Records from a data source

»»

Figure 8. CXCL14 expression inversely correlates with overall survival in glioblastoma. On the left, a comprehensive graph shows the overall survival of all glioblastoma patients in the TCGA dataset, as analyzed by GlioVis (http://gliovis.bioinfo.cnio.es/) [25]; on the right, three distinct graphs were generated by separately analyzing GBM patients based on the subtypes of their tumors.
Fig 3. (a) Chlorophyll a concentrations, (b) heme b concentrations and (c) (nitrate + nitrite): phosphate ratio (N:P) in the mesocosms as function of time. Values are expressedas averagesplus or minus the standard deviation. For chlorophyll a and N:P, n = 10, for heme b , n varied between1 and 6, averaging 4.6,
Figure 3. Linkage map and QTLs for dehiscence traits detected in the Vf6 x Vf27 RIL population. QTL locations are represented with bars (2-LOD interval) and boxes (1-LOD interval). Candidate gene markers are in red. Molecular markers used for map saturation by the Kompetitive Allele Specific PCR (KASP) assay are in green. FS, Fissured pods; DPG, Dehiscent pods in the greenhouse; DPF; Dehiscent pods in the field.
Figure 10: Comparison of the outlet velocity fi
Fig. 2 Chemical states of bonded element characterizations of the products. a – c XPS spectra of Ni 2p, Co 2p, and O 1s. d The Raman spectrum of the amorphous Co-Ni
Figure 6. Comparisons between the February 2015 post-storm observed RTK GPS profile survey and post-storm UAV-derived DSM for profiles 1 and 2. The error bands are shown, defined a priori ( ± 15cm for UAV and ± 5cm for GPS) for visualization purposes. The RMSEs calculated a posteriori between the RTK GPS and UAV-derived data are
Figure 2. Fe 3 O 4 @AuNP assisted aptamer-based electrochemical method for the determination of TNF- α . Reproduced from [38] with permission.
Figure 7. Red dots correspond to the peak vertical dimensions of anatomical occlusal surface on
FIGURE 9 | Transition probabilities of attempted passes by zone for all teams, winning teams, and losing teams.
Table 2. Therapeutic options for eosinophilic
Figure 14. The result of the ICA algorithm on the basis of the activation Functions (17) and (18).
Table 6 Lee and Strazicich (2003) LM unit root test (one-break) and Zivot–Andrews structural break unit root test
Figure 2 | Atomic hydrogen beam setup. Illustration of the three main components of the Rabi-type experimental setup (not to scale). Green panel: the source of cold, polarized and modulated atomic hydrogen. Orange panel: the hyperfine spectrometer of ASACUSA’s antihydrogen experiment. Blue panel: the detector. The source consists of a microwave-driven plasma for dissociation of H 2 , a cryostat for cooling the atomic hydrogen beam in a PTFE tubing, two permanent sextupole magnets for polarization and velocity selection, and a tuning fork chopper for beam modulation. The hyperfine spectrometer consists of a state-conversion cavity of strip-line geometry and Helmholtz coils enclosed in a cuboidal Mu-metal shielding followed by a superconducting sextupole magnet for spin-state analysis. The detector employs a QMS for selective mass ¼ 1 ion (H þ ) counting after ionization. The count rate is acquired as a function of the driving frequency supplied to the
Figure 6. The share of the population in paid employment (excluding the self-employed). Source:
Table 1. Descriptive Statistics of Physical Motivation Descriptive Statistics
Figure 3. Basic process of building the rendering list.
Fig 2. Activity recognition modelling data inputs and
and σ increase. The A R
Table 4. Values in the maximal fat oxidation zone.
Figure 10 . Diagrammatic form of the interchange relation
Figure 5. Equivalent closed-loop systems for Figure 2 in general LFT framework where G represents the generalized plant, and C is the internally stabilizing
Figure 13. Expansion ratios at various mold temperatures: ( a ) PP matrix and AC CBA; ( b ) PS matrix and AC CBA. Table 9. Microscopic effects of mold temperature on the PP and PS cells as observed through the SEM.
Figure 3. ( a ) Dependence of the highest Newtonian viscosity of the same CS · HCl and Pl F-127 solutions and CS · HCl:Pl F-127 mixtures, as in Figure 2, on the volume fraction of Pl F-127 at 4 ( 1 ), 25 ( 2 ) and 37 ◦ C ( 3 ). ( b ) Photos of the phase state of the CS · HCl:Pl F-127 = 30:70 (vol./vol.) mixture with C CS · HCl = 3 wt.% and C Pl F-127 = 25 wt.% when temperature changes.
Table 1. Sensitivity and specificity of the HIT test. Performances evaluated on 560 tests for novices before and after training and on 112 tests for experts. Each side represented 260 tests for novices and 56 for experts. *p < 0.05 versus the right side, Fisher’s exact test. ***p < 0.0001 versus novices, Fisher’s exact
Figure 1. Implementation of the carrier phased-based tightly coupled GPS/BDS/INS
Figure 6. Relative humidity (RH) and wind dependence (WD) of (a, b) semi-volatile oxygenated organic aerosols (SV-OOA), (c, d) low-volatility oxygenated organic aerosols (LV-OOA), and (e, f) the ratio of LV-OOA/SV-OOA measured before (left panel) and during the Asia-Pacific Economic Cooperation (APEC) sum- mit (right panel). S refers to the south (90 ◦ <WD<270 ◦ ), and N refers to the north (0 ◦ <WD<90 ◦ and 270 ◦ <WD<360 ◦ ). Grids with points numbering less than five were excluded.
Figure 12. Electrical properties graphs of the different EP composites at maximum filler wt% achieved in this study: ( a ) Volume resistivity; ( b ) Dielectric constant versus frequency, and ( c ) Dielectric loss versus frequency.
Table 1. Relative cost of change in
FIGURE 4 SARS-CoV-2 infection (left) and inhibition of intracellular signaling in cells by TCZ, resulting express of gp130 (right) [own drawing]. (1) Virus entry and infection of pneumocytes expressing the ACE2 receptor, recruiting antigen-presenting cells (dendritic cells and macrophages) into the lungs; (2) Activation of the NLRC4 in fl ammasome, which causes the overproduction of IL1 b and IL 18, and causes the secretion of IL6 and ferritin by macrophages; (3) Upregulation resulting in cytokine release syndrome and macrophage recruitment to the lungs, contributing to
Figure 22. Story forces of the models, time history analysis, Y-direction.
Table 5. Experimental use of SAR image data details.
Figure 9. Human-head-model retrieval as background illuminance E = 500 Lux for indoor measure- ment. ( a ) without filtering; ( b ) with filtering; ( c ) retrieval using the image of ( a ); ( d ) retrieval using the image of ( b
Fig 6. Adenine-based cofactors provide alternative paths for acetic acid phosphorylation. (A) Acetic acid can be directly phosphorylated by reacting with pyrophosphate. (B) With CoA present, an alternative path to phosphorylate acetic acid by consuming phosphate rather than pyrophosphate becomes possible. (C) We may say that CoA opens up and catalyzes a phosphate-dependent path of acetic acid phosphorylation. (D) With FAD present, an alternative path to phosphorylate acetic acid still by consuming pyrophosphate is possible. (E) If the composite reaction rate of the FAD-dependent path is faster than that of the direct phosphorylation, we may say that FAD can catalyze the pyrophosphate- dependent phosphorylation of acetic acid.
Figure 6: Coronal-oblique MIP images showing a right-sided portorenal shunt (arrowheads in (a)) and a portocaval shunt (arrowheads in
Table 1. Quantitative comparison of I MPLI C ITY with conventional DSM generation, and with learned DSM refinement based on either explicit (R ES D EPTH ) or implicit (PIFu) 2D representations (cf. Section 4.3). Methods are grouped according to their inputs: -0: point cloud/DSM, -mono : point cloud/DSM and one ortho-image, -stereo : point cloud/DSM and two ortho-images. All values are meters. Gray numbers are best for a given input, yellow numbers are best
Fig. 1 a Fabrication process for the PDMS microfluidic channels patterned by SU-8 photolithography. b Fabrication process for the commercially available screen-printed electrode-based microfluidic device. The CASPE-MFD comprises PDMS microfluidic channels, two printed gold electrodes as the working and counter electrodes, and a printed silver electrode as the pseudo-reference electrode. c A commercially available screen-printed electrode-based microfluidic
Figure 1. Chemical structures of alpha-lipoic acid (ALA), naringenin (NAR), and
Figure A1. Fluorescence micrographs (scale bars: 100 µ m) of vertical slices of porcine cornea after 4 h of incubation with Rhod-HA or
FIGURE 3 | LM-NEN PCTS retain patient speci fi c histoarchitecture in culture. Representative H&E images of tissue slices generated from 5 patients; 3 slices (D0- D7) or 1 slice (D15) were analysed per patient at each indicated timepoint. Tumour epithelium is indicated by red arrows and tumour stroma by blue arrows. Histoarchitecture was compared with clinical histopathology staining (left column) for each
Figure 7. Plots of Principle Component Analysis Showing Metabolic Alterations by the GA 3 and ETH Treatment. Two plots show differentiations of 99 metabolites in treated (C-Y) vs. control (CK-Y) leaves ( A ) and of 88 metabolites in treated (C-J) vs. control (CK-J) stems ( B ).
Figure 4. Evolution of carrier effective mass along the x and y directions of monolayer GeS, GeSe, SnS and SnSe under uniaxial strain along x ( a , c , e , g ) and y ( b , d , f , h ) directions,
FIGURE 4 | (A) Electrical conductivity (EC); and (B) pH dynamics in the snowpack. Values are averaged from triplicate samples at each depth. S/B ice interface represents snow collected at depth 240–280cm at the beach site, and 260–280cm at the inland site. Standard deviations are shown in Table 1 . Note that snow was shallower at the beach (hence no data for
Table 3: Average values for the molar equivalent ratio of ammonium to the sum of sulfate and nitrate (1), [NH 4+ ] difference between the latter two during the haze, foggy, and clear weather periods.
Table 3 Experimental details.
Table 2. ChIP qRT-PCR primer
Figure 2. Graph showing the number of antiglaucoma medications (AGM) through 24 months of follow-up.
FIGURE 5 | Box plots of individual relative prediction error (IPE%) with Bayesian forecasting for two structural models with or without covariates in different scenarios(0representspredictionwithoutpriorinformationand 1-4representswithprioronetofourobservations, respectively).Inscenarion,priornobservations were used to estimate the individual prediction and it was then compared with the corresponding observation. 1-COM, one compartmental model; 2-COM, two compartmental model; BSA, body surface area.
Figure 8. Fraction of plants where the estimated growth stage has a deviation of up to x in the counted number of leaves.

««

Your goal :: Keeping every character as it is, restate the lines above that run from the line with "Fig 6. Adenine-based" through the line with "Figure A1. Fluorescence", both included, and nothing else.

Exercise answer ::
Fig 6. Adenine-based cofactors provide alternative paths for acetic acid phosphorylation. (A) Acetic acid can be directly phosphorylated by reacting with pyrophosphate. (B) With CoA present, an alternative path to phosphorylate acetic acid by consuming phosphate rather than pyrophosphate becomes possible. (C) We may say that CoA opens up and catalyzes a phosphate-dependent path of acetic acid phosphorylation. (D) With FAD present, an alternative path to phosphorylate acetic acid still by consuming pyrophosphate is possible. (E) If the composite reaction rate of the FAD-dependent path is faster than that of the direct phosphorylation, we may say that FAD can catalyze the pyrophosphate- dependent phosphorylation of acetic acid.
Figure 6: Coronal-oblique MIP images showing a right-sided portorenal shunt (arrowheads in (a)) and a portocaval shunt (arrowheads in
Table 1. Quantitative comparison of I MPLI C ITY with conventional DSM generation, and with learned DSM refinement based on either explicit (R ES D EPTH ) or implicit (PIFu) 2D representations (cf. Section 4.3). Methods are grouped according to their inputs: -0: point cloud/DSM, -mono : point cloud/DSM and one ortho-image, -stereo : point cloud/DSM and two ortho-images. All values are meters. Gray numbers are best for a given input, yellow numbers are best
Fig. 1 a Fabrication process for the PDMS microfluidic channels patterned by SU-8 photolithography. b Fabrication process for the commercially available screen-printed electrode-based microfluidic device. The CASPE-MFD comprises PDMS microfluidic channels, two printed gold electrodes as the working and counter electrodes, and a printed silver electrode as the pseudo-reference electrode. c A commercially available screen-printed electrode-based microfluidic
Figure 1. Chemical structures of alpha-lipoic acid (ALA), naringenin (NAR), and
Figure A1. Fluorescence micrographs (scale bars: 100 µ m) of vertical slices of porcine cornea after 4 h of incubation with Rhod-HA or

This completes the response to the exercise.